В ранний час летнего утра первый секретарь райкома Эрмат Муминов вошел в свой кабинет и опустился в кресло. Какая-то непривычная слабость разлилась по всему телу. Он глянул на полураскрытые высокие окна кабинета, выходящие в сад, и устало прикрыл глаза.
Сад за окнами был старый, запущенный. Правда, там и сям зеленели свежею листвой тоненькие саженцы персика и вишни. Над ними, словно беря их под защиту, простерли свои ветви раскидистые карагачи, а по краям сада вздымались к небу стройные чинары. Дорожки здесь никто не расчищал, и они заросли травой по колено. Все это придавало саду особую прелесть — в нем даже в летнюю полуденную пору всегда царила прохлада, лучи солнца не проникали сквозь толщу листвы. Хорошо выйти в такой сад после трудного дня. Тонкий аромат сырой прохладной почвы, по-утреннему свежих листьев и травы донесся от окон. И Муминову подумалось: «Подольше бы никто не приходил. Тогда можно и вздремнуть часок…»
Неделю назад он выехал в долину реки. Весна от начала до конца была засушливой. Не нужно было особенной прозорливости, чтобы предвидеть резкое понижение уровня реки в летнюю жару. А раз так — не миновать затруднений с кормами.
Муминов поехал с намерением самому осмотреть тугаи — заросли по берегам реки, где колхозы обычно заготовляют сено. Надо было побеседовать с людьми, проверить готовность к косовице. Он не вернулся бы так скоро, если бы не происшествие в колхозе имени XX съезда партии.
Муминов приехал домой на рассвете. Жена спала на веранде. Он попытался на цыпочках проскользнуть в комнату, чтобы вздремнуть на диване. Но едва взялся за ручку двери, жена приподняла голову. Сразу заговорили о происшествии, заставившем Муминова вернуться. Стало уже не до сна. Прибирая постель, жена пересказала несложные новости, пожаловалась: запаздывает письмо от сына, который учится в Ташкенте.
Позавтракали. Жена собралась на работу, в школу. А Муминов пошел в районную больницу. В этот ранний час улицы поселка были пустынными, и в больнице все еще спали, но главный врач, сухощавый приветливый старичок, был на месте.
Разговор с главврачом не принес утешения. Правда, двое пострадавших отделались легкими ушибами, но у третьей, девушки, — скрытый перелом голени, треснула кость, а четвертая, молодая женщина-бригадир по имени Шарофат, которую Муминов хорошо знал и любил, все еще оставалась в «критическом», как выразился врач, состоянии.

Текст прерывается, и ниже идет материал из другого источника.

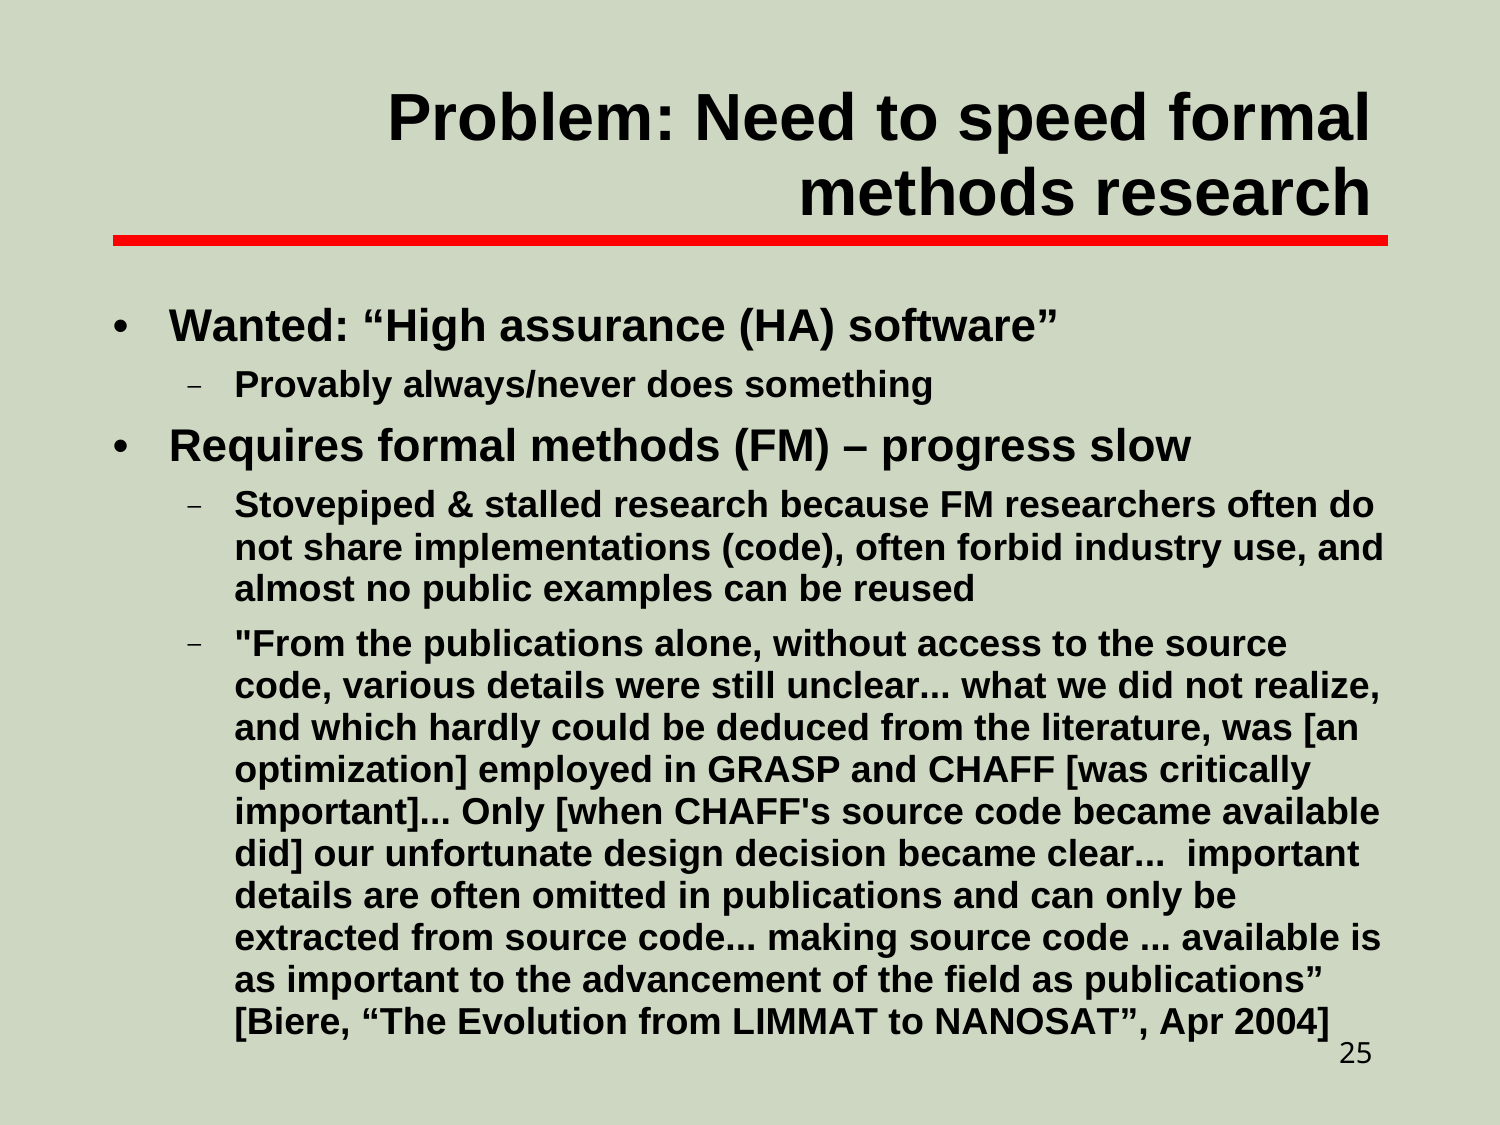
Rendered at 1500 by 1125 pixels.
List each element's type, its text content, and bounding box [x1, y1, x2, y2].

title Problem: Need to speed formal methods research [337, 72, 1388, 238]
list Wanted: “High assurance (HA) software” Provably always/never does something Requires formal methods (FM) – progress slow Stovepiped & stalled research because FM researchers often do not share implementations (code), often forbid industry use, and almost no public examples can be reused "From the publications alone, without access to the source code, various details were still unclear... what we did not realize, and which hardly could be deduced from the literature, was [an optimization] employed in GRASP and CHAFF [was critically important]... Only [when CHAFF's source code became available did] our unfortunate design decision became clear... important details are often omitted in publications and can only be extracted from source code... making source code ... available is as important to the advancement of the field as publications” [Biere, “The Evolution from LIMMAT to NANOSAT”, Apr 2004] [112, 299, 1388, 1062]
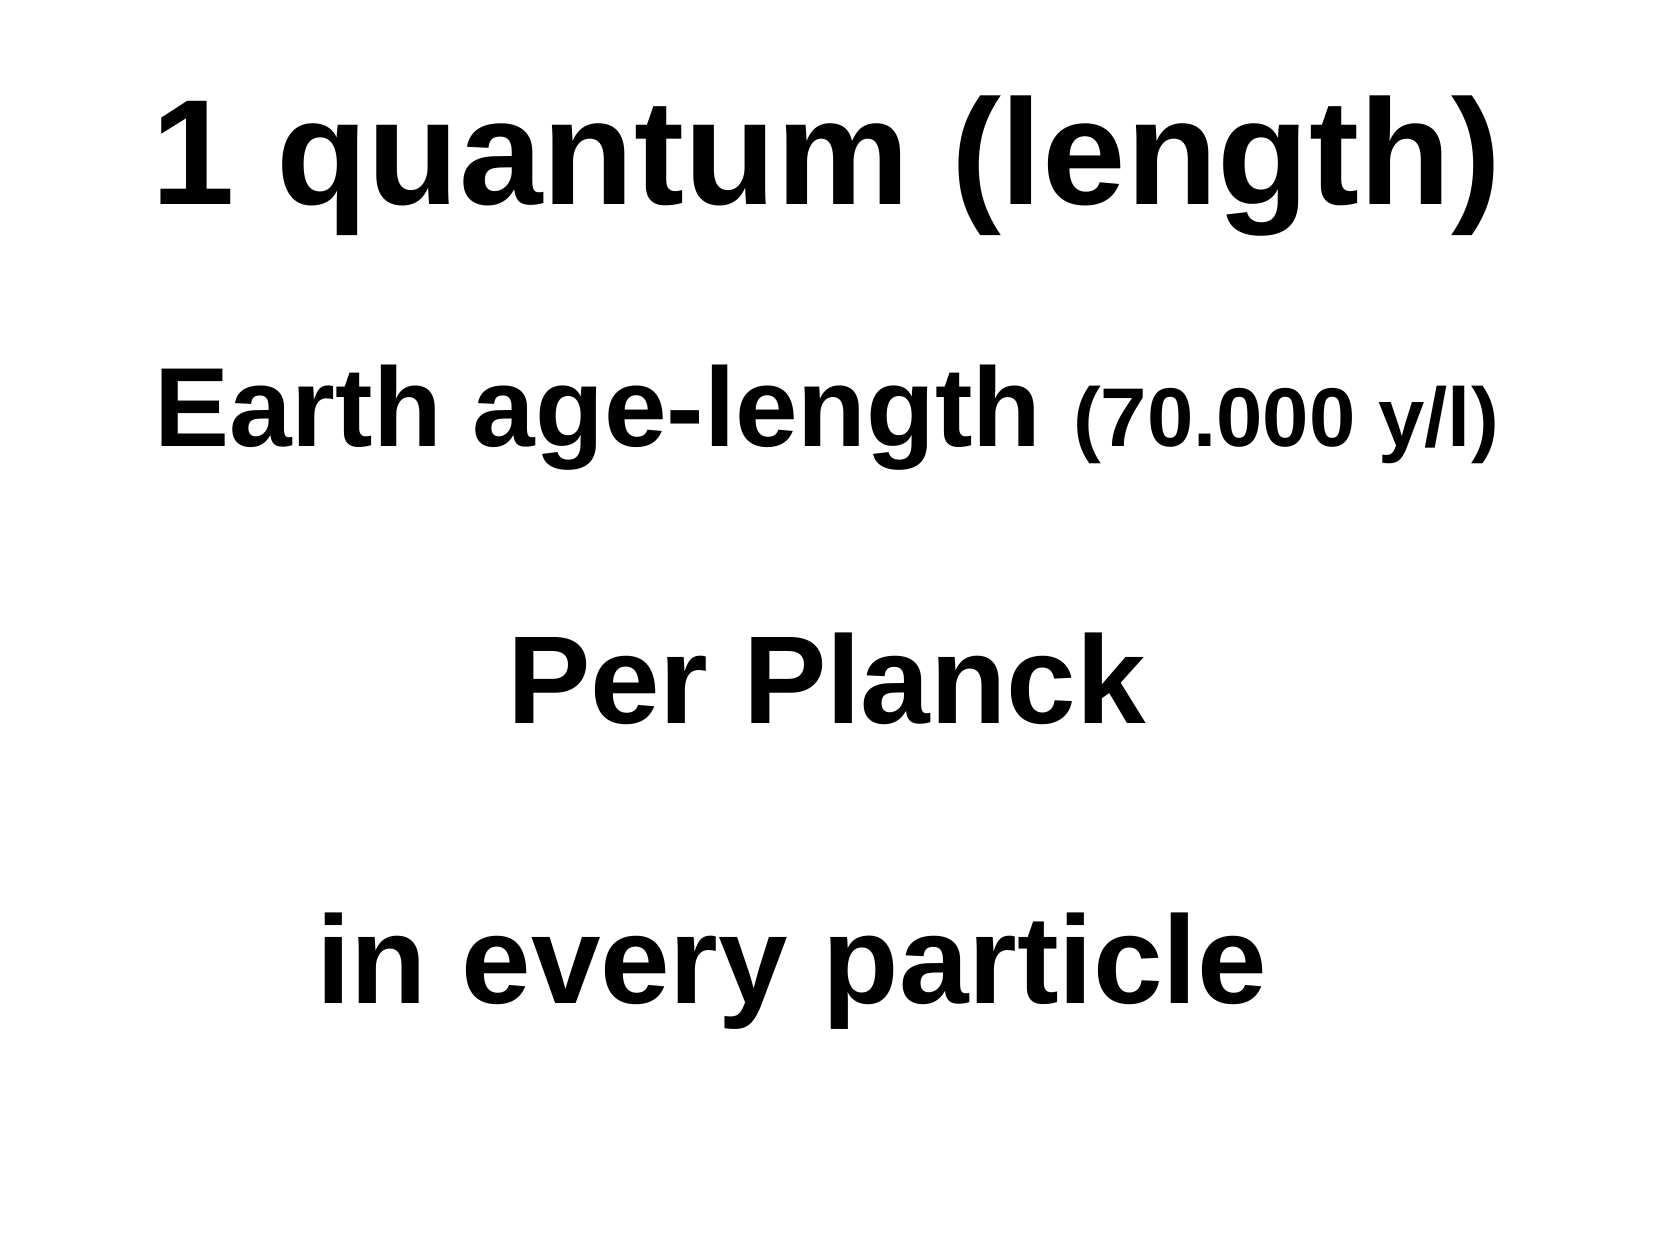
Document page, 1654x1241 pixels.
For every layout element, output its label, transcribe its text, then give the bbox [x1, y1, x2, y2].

subtitle Earth age-length (70.000 y/l) Per Planck in every particle [82, 120, 1571, 1180]
title 1 quantum (length) [82, 41, 1571, 120]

О серьезности положения можно было судить хотя бы по тому, что Шарофат с трудом удалось вывести из шокового состояния лишь через три часа после аварии.
Кроме открытого перелома левого бедра и трех ребер, эта женщина получила еще серьезное повреждение плевры. Хорошо, что на месте аварии кто-то догадался наложить жгут, иначе ее не довезли бы до больницы живой.
Минувшей ночью шок у нее неизвестно от чего повторился. Правда, экстренными мерами удалось быстро вывести ее из шока. Но, по-видимому, повреждение плевры не прошло бесследно: обнаружилась застойная пневмония, и теперь началась горячка. Словом, положение очень серьезное.
Разумеется, врачи делают все, что в их силах. Между прочим, здесь постоянно дежурят трое комсомольцев из ее колхоза. Нет отбоя от людей, предлагающих свою кровь для переливания.
Вызвать крупных специалистов? Об этом уже позаботились. Через сорок минут после того, как привезли пострадавших, здесь уже был известный в области ортопед. Его вмешательство, собственно, и спасло Шарофат. Впрочем, неплохо, если бы он приехал еще раз.
С нерадостными мыслями шел Эрмат Муминович к себе в райком. Тишина и безлюдье в коридоре и комнатах просторного здания райкома только обострили чувство тревоги.
Ему вспомнилось, как третьего дня Джамалов, районный прокурор, рассказывал ему по телефону о подробностях только что происшедшей катастрофы, как он, Муминов, не смог от волнения дослушать до конца, велел прокурору отложить все дела и заняться только этим. Потом и этого показалось мало — и вот сам не выдержал, вернулся до срока…
Бесшумно отворилась дверь. Вошла секретарь-машинистка со знакомой папкой бордового цвета.